Solange jedoch das Potential der Geschäftsidee groß genug ist, hat man hier oft die Möglichkeit oder Partner, Investoren oder Kooperationen an entsprechende Ressourcen zu gelangen.
direkte Monetarierungsmöglichkeit
Je nach persönlicher Präferenz ist auch zu berücksichtigen, wann man sein Angebot monetarisieren kann und wie hoch die Zahlungsbereitschaft überhaupt ist.

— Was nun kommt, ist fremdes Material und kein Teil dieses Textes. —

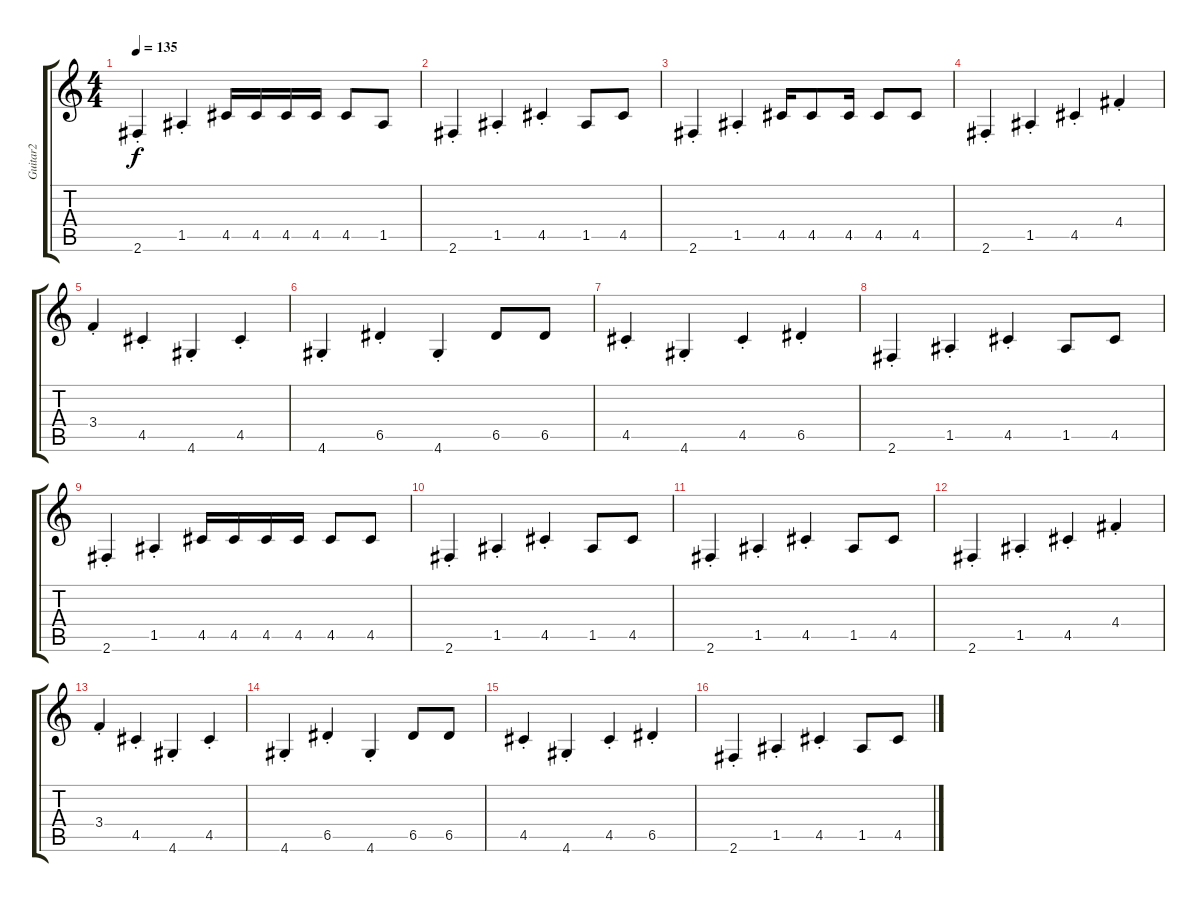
\track ("Guitar2" "Guitar2") {instrument electricguitarmuted}
\staff {score tabs}
\tuning (E4 B3 G3 D3 A2 E2) {hide}
\ts (4 4)
\tempo 135
\clef g2
\ks c
2.6{st}.4{dy f} 1.5{st}.4 4.5.16 4.5.16 4.5.16 4.5.16 4.5.8 1.5.8 |
2.6{st}.4 1.5{st}.4 4.5{st}.4 1.5.8 4.5.8 |
2.6{st}.4 1.5{st}.4 4.5.16 4.5.8 4.5.16 4.5.8 4.5.8 |
2.6{st}.4 1.5{st}.4 4.5{st}.4 4.4{st}.4 |
3.4{st}.4 4.5{st}.4 4.6{st}.4 4.5{st}.4 |
4.6{st}.4 6.5{st}.4 4.6{st}.4 6.5.8 6.5.8 |
4.5{st}.4 4.6{st}.4 4.5{st}.4 6.5{st}.4 |
2.6{st}.4 1.5{st}.4 4.5{st}.4 1.5.8 4.5.8 |
2.6{st}.4 1.5{st}.4 4.5.16 4.5.16 4.5.16 4.5.16 4.5.8 4.5.8 |
2.6{st}.4 1.5{st}.4 4.5{st}.4 1.5.8 4.5.8 |
2.6{st}.4 1.5{st}.4 4.5{st}.4 1.5.8 4.5.8 |
2.6{st}.4 1.5{st}.4 4.5{st}.4 4.4{st}.4 |
3.4{st}.4 4.5{st}.4 4.6{st}.4 4.5{st}.4 |
4.6{st}.4 6.5{st}.4 4.6{st}.4 6.5.8 6.5.8 |
4.5{st}.4 4.6{st}.4 4.5{st}.4 6.5{st}.4 |
2.6{st}.4 1.5{st}.4 4.5{st}.4 1.5.8 4.5.8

Hier gibt es verschiedene Modelle
- Dienstleistung anbieten
Hier kann ohne große Vorleistung eine Leistung vermarktet werden. Die Bezahlung direkt und unmittelbar. - Produkte verkaufen
Hier muss man meist etwas in Vorleistung gehen und (digitale oder physische) Produkte zu erstellen. Der Verkauf erfolg dann aber trotzdem direkt. - Reichweite vermarkten
Hier werden Angebote kostenfrei zugänglich gemacht (meist Informationen oder Tools). Die Refinanzierung erfolgt hier indirekt über Werbung oder Partnerprogramme. Durch diese Entkopplung ist Monetarisierung gerade zu Beginn schwer planbar.

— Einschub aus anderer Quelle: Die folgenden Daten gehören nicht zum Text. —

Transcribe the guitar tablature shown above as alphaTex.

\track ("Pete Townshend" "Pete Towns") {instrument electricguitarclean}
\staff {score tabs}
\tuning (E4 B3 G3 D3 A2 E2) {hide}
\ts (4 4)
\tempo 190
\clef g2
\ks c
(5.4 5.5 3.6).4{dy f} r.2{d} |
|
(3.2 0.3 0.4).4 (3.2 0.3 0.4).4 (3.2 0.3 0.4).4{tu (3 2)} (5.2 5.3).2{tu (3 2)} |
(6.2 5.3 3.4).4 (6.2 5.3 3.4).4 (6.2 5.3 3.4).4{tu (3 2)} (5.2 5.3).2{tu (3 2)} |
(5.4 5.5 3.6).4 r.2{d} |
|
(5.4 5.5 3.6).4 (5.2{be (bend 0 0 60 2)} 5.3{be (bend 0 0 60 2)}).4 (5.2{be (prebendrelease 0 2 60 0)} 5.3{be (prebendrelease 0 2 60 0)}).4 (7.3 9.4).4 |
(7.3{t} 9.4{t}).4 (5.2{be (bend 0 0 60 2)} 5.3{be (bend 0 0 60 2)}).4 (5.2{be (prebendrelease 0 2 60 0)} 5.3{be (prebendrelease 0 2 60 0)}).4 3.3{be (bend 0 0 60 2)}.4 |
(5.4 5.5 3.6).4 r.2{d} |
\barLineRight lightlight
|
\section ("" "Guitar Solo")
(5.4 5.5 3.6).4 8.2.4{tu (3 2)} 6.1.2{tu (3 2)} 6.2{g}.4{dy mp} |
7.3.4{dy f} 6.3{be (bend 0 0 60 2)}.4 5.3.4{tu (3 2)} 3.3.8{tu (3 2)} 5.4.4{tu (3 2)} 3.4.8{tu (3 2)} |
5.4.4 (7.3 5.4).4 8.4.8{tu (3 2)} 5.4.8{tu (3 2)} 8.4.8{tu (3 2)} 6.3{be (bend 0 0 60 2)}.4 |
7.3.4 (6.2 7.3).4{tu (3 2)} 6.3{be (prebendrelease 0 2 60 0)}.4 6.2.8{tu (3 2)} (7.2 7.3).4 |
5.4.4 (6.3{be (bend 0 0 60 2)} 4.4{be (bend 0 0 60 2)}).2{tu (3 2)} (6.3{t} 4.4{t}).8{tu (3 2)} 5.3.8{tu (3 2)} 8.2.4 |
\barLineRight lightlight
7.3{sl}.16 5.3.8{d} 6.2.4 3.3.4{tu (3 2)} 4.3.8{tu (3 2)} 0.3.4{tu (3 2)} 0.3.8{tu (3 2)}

Je direkter die Vergütung erfolgt, um weniger Risiko geht man bei einer Unternehmung ein. Wenn man ein Angebot ohne Monetarisierung betreibt, kann man nur auf einen langfristigen Markenaufbau hoffen. Dies ist aber in meinen Augen nicht als Geschäftsmodell bezeichnet werden.
persönliches Interesse
Viele Leute sagen, dass man unbedingt ein “passion project” verfolgen sollte, sehe ich das etwas entspannter. Es gibt viele erfolgsversprechende Geschäftsideen in den verschiedensten themenbereichen. Je langweiliger oder unbeliebter ein Thema ist, um so geringer ist jedoch oft die Konkurrenz und um so erfolgversprechender ist somit die Idee. Sicher es es hilfreich, wenn man sich gerne mit einem Thema beschäftigt. Aber auch in andere Themen kann man sich oft schnell einarbeiten und Lösungen anbieten. Man sollte nur prüfen, dass das Thema nicht komplett gegen die eigenen Interessen geht. Denn man man sich überhaupt nicht dafür motivieren kann, wird man es auch erfolgreich vermarkten können.
fair & nachhaltig
Hier muss jeder selber entscheiden, wie die eigenen ethischen und moralischen Standard sind. Für mich persönlich gehören zu einem guten Geschäftsmodell auch folgende Grundsätze:
- ökonomisch nachhaltig
Ich interessiere mich weniger für kurzfristige Abitragemöglichkeiten oder temporären Systemlücken. Sicher kann man hier auch gutes Geld verdienen, aber ich bin ein Freund von Systemen die Mehrwert generieren und kumulieren. - win-win-win
Die Basis einer nachhaltigen Unternehmung besteht darin, als alle Beteiligten einen Vorteil aus dem Geschäft ziehen. Dazu gehören neben mir und dem Kunden auch Zulieferer, Mitarbeiter oder Partner. Sobald es eine Partei im Nachteil ist, kann das Geschäftsmodell nicht dauerhaft bestehen. - ökologisch nachhaltig
Letztlich sollten wir auch darauf achten, dass wir mit der Umwelt und ihren Ressourcen sinnvoll umgehen. Gerade bei der Herstellung von physischen Produkten finde ich es äußerst verwerflich, wenn man massiv in den Umweltkreislauf eingreift und dauerhaft zerstört.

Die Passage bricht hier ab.